_Instruction:_
Ignoring the images, restate the records below word for word.

### Data extract ###

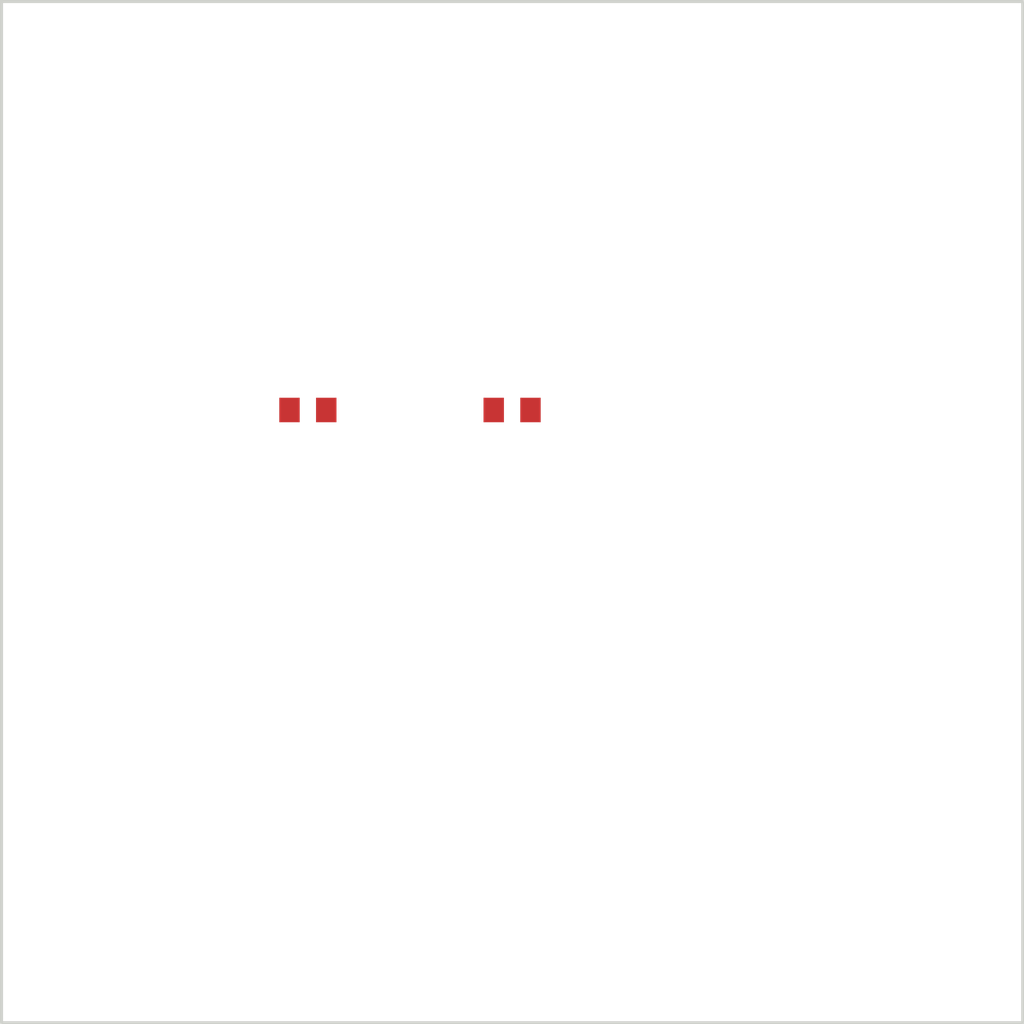
<source format=kicad_pcb>
(kicad_pcb (version 20230121) (generator "test_led_driver")
  (general
    (thickness 1.6))
  (paper "A4")
  (layers
    (0 "F.Cu" signal)
    (31 "B.Cu" signal)
    (32 "B.Adhes" user)
    (33 "F.Adhes" user)
    (34 "B.Paste" user)
    (35 "F.Paste" user)
    (36 "B.SilkS" user)
    (37 "F.SilkS" user)
    (38 "B.Mask" user)
    (39 "F.Mask" user)
    (40 "Dwgs.User" user)
    (41 "Cmts.User" user)
    (42 "Eco1.User" user)
    (43 "Eco2.User" user)
    (44 "Edge.Cuts" user)
    (45 "Margin" user)
    (46 "B.CrtYd" user)
    (47 "F.CrtYd" user)
    (48 "B.Fab" user)
    (49 "F.Fab" user))

  (net 0 "")
  (net 1 "VCC")
  (net 2 "GND")

  (footprint "Resistor_SMD:R_0805_2012Metric" (layer "F.Cu") (at 25 30))

  (footprint "Resistor_SMD:R_0805_2012Metric" (layer "F.Cu") (at 35 30))

  (gr_rect (start 10 10) (end 60 60) (layer "Edge.Cuts") (width 0.15))
)

</source>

###

_Result:_
<source format=kicad_pcb>
(kicad_pcb (version 20230121) (generator "test_led_driver")
  (general
    (thickness 1.6))
  (paper "A4")
  (layers
    (0 "F.Cu" signal)
    (31 "B.Cu" signal)
    (32 "B.Adhes" user)
    (33 "F.Adhes" user)
    (34 "B.Paste" user)
    (35 "F.Paste" user)
    (36 "B.SilkS" user)
    (37 "F.SilkS" user)
    (38 "B.Mask" user)
    (39 "F.Mask" user)
    (40 "Dwgs.User" user)
    (41 "Cmts.User" user)
    (42 "Eco1.User" user)
    (43 "Eco2.User" user)
    (44 "Edge.Cuts" user)
    (45 "Margin" user)
    (46 "B.CrtYd" user)
    (47 "F.CrtYd" user)
    (48 "B.Fab" user)
    (49 "F.Fab" user))

  (net 0 "")
  (net 1 "VCC")
  (net 2 "GND")

  (footprint "Resistor_SMD:R_0805_2012Metric" (layer "F.Cu") (at 25 30))

  (footprint "Resistor_SMD:R_0805_2012Metric" (layer "F.Cu") (at 35 30))

  (gr_rect (start 10 10) (end 60 60) (layer "Edge.Cuts") (width 0.15))
)

</source>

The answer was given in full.